In a country like India, success is when a youngster cracks IIT JEE competing with about 3 lakh others like him for one of the 3000 odd seats on offer. Or even better is an IAS hopeful who cracks the world’s toughest competition to be one of the chosen few who will run this country of a billion plus people as its IAS, IFS, ICS and IPS officers. The probability to crack an IIT exam is (3000/300000) 0.01 and for IAS even lesser!! Compare with 0.5 in case of IPL!!

I guess you know where we are heading. An IIT aspirant after years of hard work may pocket a million bucks as salary, if he is lucky enough to be cherry picked by one of those paymasters from the western world. An IAS earns far lesser than that. (Wait a minute – we are not talking about how much he can potentially earn but how much he legally gets).

Now figure this out.
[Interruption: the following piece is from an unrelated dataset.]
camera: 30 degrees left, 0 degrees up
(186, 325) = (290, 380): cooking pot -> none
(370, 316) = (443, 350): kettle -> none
Kevin Pieterson and Andrew Flintoff got 1.55 Million dollars for their short stints at IPL2 and that too without any performance guarantees. No wonder both were dismal failures. Shahrukh Khan’s loss-machine KKR has the strongest brand value and the highest merchandise sales despite being at the bottom of the table.
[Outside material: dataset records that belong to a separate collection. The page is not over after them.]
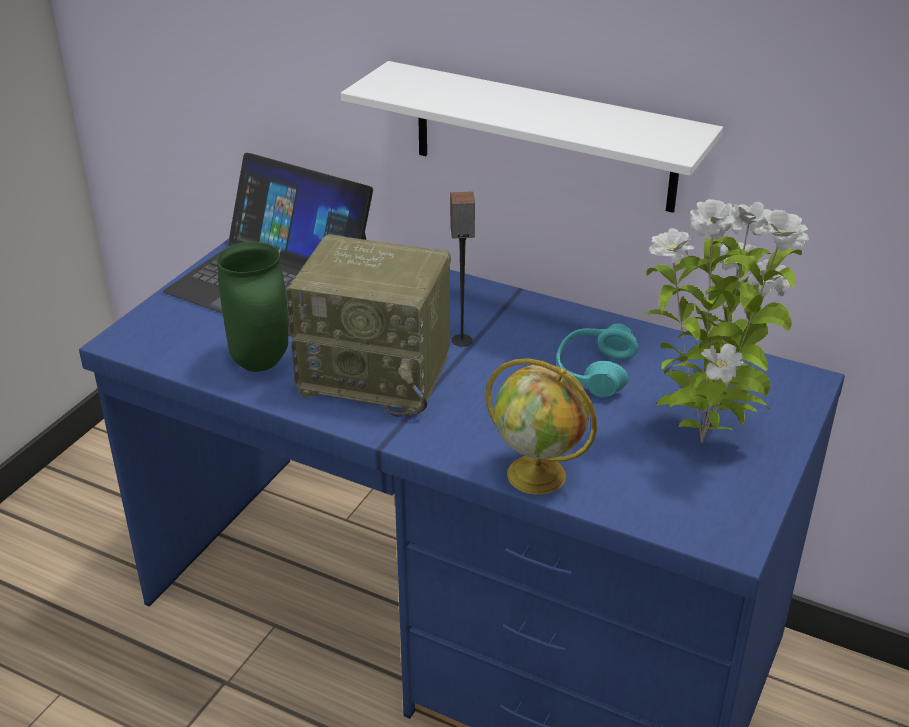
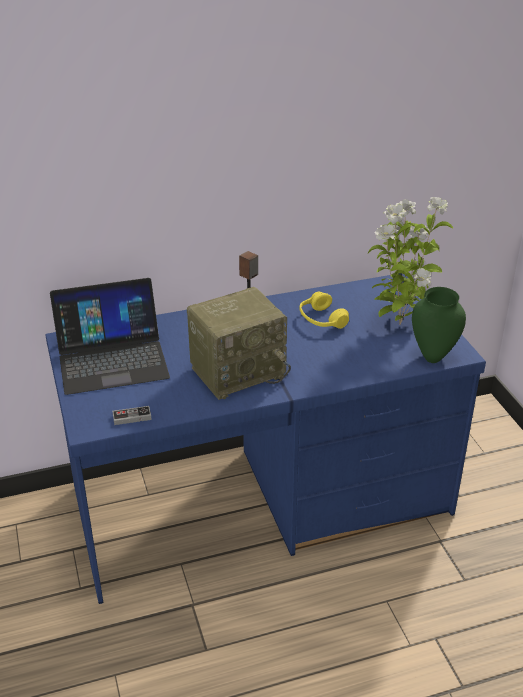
camera: 45 degrees left, 0 degrees up
(181, 356) = (132, 417): none -> game controller
(262, 363) = (178, 397): green vase -> green vase (433, 356)
(538, 475) = (365, 371): globe -> none
(544, 137) = (238, 212): white shelf -> none
(594, 371) = (321, 320): turquoise headphones -> yellow headphones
I don’t have anything against IPL. It is a brilliant concept but I seriously think too much is being made of it when it is no more than another tournament like County Cricket in England, Sheffield in Australia and Ranji in India. Just that it involves more money because of the franchise format.

And, it is the money that is calling the shots. IPL’s Modi is hell bent on making the tournament stretch longer by not going for groups wherein the group leaders contest in the semi-finals. Instead he has gone for a format which has no groups and each team play every other team in the tournament. So, a tournament that could have finished with 19 matches now stretches to 59 matches simply because more matches mean more money for everybody.

(Number crunching)

2*4C2 + 4C2 + 1 = 19 in case of 2 groups format

2*8C2 + 2 + 1 = 59 in the existing format

Does it also mean more entertainment? I don’t think so purely because it brings down the intensity with which matches are played. Teams and players know they can very well lose half of the matches and still qualify to play for the finals. Otherwise how do you explain BRC and DC losing 7 out of 14 and still progressing? On the other side, runaway team like DD made it to the semifinals long before it played its last match and simply let the standards slip in the later part of the league stage.
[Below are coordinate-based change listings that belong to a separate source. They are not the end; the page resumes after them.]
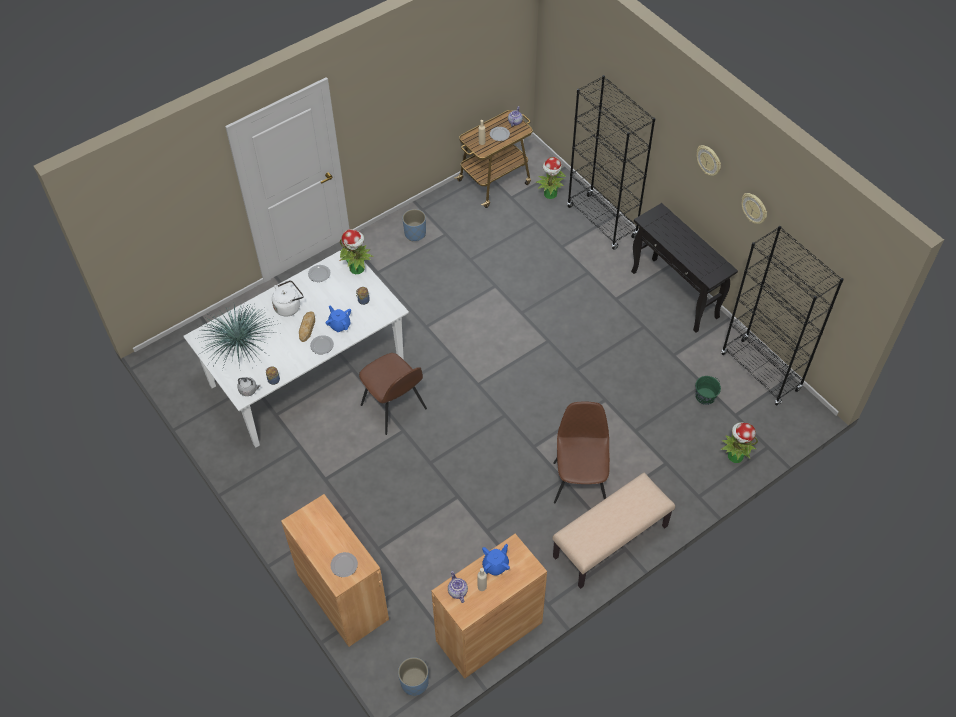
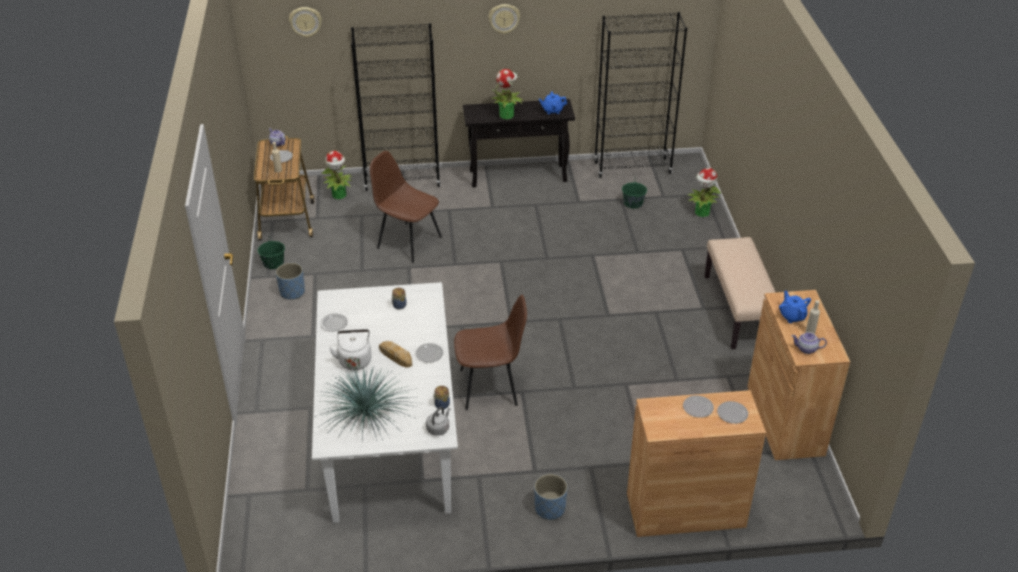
camera: 60 degrees left, 15 degrees down
(337, 539) = (698, 408): none -> plate
(339, 325) = (414, 332): blue teapot -> blue teapot (552, 110)
(357, 268) = (354, 295): potted plant -> potted plant (507, 115)
(414, 682) = (812, 493): blue planter -> blue planter (550, 508)
(439, 203) = (273, 263): none -> green bucket
(580, 481) = (665, 303): brown chair -> brown chair (408, 242)
(754, 208) = (567, 25): wall clock -> wall clock (305, 21)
A tournament as long as this borders on the line of being rejected by the masses because things move too slowly and teams just as have too many chances to make amends because of the number of matches that they play. This is not the way tournaments are played around the world. Think of EPL or the Football world cup or the EURO cup. They are all in the group format.

 

We are really rewarding MEDIOCRITY in IPL. It doesn’t deserve this amount of public’s attention because it is just not worth it. A shorter, a crisper, a more intense IPL is the need of the hour.


3 comments:

JaipalS said...

great blog man... alternative career as a sports anal-yst

Varun Mathur said...

That is very good analysis and I agree that there are far too many games in the tournament. However, I believe that it is more than just county cricket. The real charm for me is to see Tendulkar and Jayasuriya batting for the same team or Dhoni captaining Murlitharan. That's where it gets the hype from. But you are spot on when you say that it is far too long and the reason is not cricket for sure.

JaipalS said...

Mr varun... why do u always hav 2 agree vth ths guy!!!